# London stake what u got



## schmel_me (Dec 17, 2003)

Didn't get my card yet. Registered 5/1


----------



## Huntin Hard (Aug 8, 2011)

Haven't got mine yet either


----------



## BowHuntnKY (Dec 10, 2008)

G-18


----------



## Huntin Hard (Aug 8, 2011)

C and D target 4


----------



## Outback Man (Nov 21, 2009)

Just got my card today...E/F 9


----------



## wdbowhunter (Feb 26, 2003)

Outback Man said:


> Just got my card today...E/F 9


Looks like we'll be sharing a stake, see ya there!


----------



## dustinC (Feb 5, 2013)

G/h 10


----------



## varmint killer (Sep 22, 2010)

H/g 18


----------



## Bo Bob (Feb 12, 2004)

I registered yesterday. Hope I get my card before I leave if some of you re just getting yours. This will be my first ASA, don't need problems.


----------



## Outback Man (Nov 21, 2009)

wdbowhunter said:


> Looks like we'll be sharing a stake, see ya there!


Sounds good...I'll be the big loud guy shooting the Elite Victory.


----------



## ar1220 (May 18, 2014)

Bo bob I would imagine you will have to pick your card at registration when you get there


----------



## remwin (Sep 11, 2013)

I/J - 15

First ASA shoot.


----------



## schmel_me (Dec 17, 2003)

varmint killer said:


> H/g 18




Me too.


----------



## sagecreek (Jul 15, 2003)

Haven't gotten mine yet. What classes are you shooting with what range? I'll be shooting Senior Open and the Team shoot on Friday.


----------



## schmel_me (Dec 17, 2003)

H/g K45 for me. H/g ranges are busy. Open c is shooting that range also??


----------



## jimb (Feb 17, 2003)

Bo Bob said:


> I registered yesterday. Hope I get my card before I leave if some of you re just getting yours. This will be my first ASA, don't need problems.


They will mail Monday, if you don't get yours they will take care of you at the registration booth.


----------



## SJunior (Jun 16, 2011)

E 12 here.


----------



## BowHuntnKY (Dec 10, 2008)

schmel_me said:


> H/g K45 for me. H/g ranges are busy. Open c is shooting that range also??
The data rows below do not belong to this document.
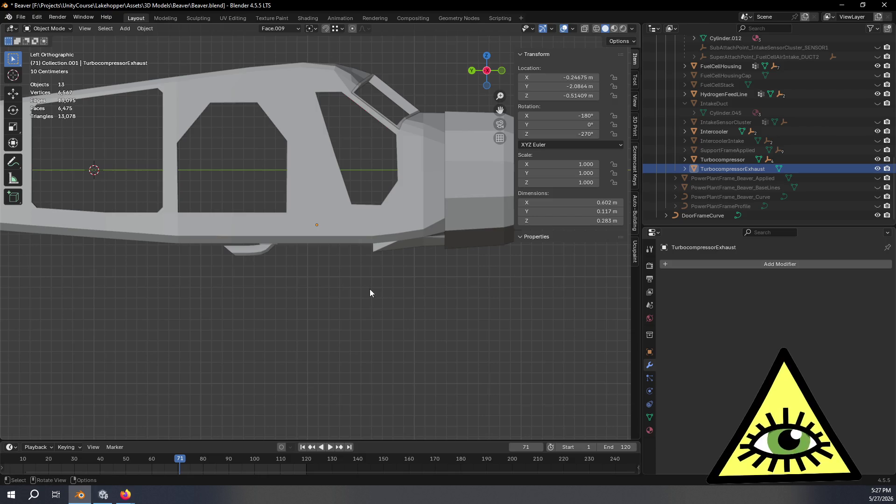
{"action": "scroll", "coordinate": [372, 287], "scroll_direction": "up", "scroll_amount": 3}
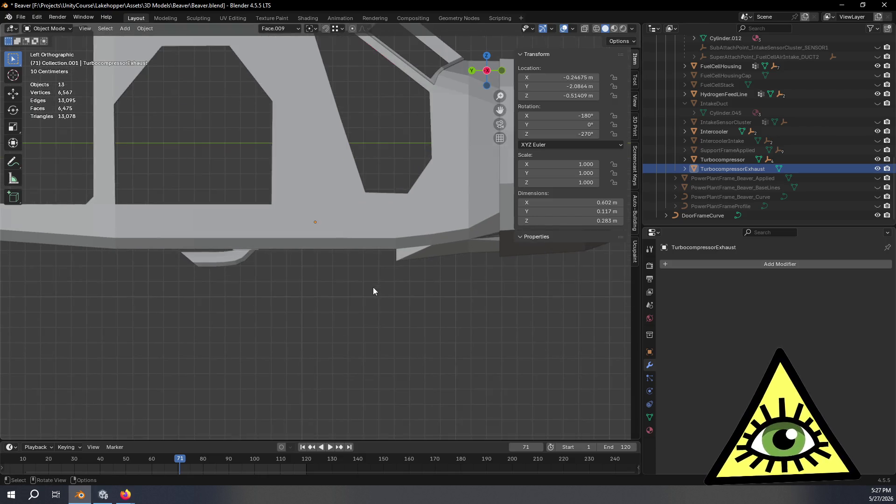
{"action": "mouse_move", "coordinate": [415, 276]}
{"action": "middle_mouse_down"}
{"action": "mouse_move", "coordinate": [454, 282]}
{"action": "mouse_move", "coordinate": [362, 282]}
{"action": "mouse_move", "coordinate": [418, 253]}
{"action": "mouse_move", "coordinate": [424, 269]}
{"action": "mouse_move", "coordinate": [351, 275]}
{"action": "mouse_move", "coordinate": [357, 279]}
{"action": "mouse_move", "coordinate": [352, 216]}
{"action": "mouse_move", "coordinate": [436, 270]}
{"action": "mouse_move", "coordinate": [390, 276]}
{"action": "mouse_move", "coordinate": [381, 265]}
{"action": "middle_mouse_up"}
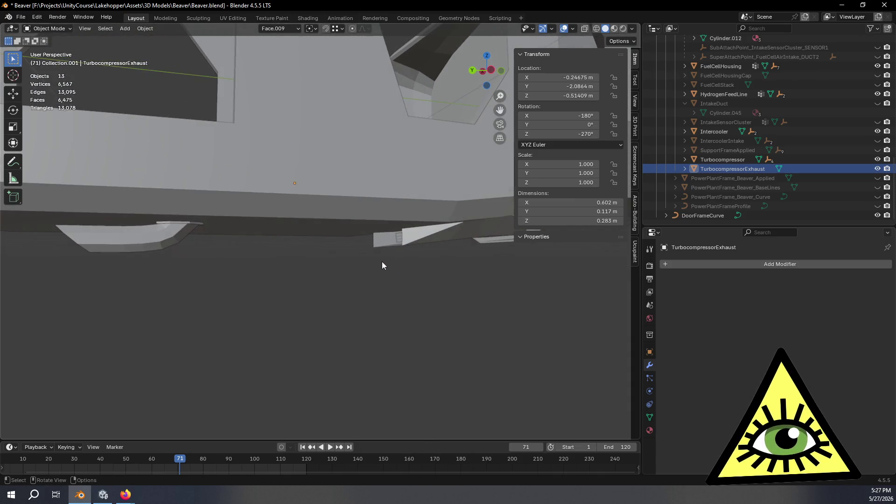
{"action": "left_click", "coordinate": [489, 71]}
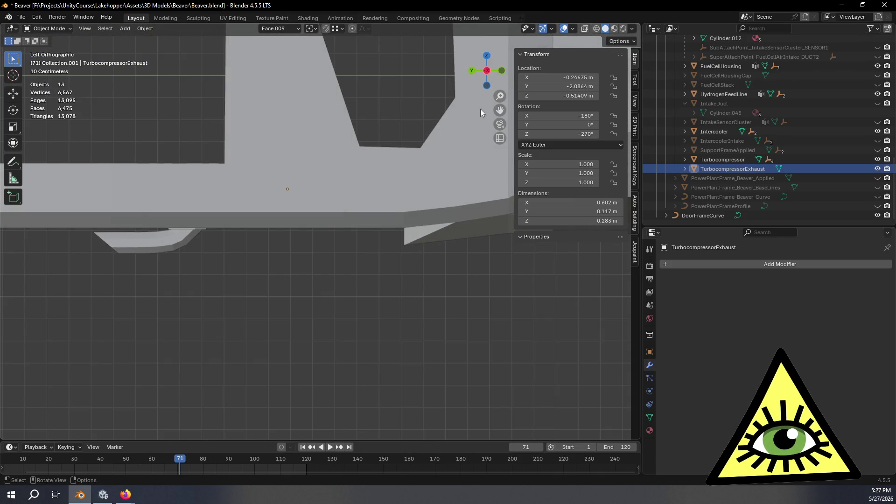
{"action": "left_click", "coordinate": [405, 217]}
- In vertex Edit Mode, box-select the Fuselage's lower edge vertices along the slanted panel
{"action": "key", "text": "Tab"}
I noticed that too..mnot sure how thats gonna play out


----------



## Huntin Hard (Aug 8, 2011)

BowHuntnKY said:


> I noticed that too..mnot sure how thats gonna play out


I'm going to guess that it'll be re staked after the open C shoot in morning and after the k45 shoot for your afternoon shoot.


----------



## BowHuntnKY (Dec 10, 2008)

Huntin Hard said:


> I'm going to guess that it'll be re staked after the open C shoot in morning and after the k45 shoot for your afternoon shoot.


Hope they place them back i same location..when we (C) flip ranges.thats all i was getting at..


----------



## Kstigall (Feb 24, 2004)

ar1220 said:


> Bo bob I would imagine you will have to pick your card at registration when you get there


No need to worry Bob. I frequently don't register until I get there. They'll register you and print your card out in 2 minutes. They will have the cards for the pre-registered folks in a box at the trailer if they doesn't get mailed in time. ASA registration is always a breeze. The worst I've seen is about a 15 minute wait in line.


----------



## Huntin Hard (Aug 8, 2011)

Just talked to them and they're doing the final mailing out tomorrow then after registering today you'll get your cards up there.


----------



## Bo Bob (Feb 12, 2004)

Kstigall said:


> No need to worry Bob. I frequently don't register until I get there. They'll register you and print your card out in 2 minutes. They will have the cards for the pre-registered folks in a box at the trailer if they doesn't get mailed in time. ASA registration is always a breeze. The worst I've seen is about a 15 minute wait in line.


Good to know.
Thanks Kent!


----------



## Shaftbasher (Mar 8, 2007)

G/h - 20


----------



## bhtr3d (Feb 13, 2004)

Ya it goes quick....the ladies....do a bang up job...the longest you might wait is if your brand new and want to shoot all the extra events


----------



## carlosii (Feb 25, 2007)

Outback Man said:


> Sounds good...I'll be the big loud guy shooting the Elite Victory.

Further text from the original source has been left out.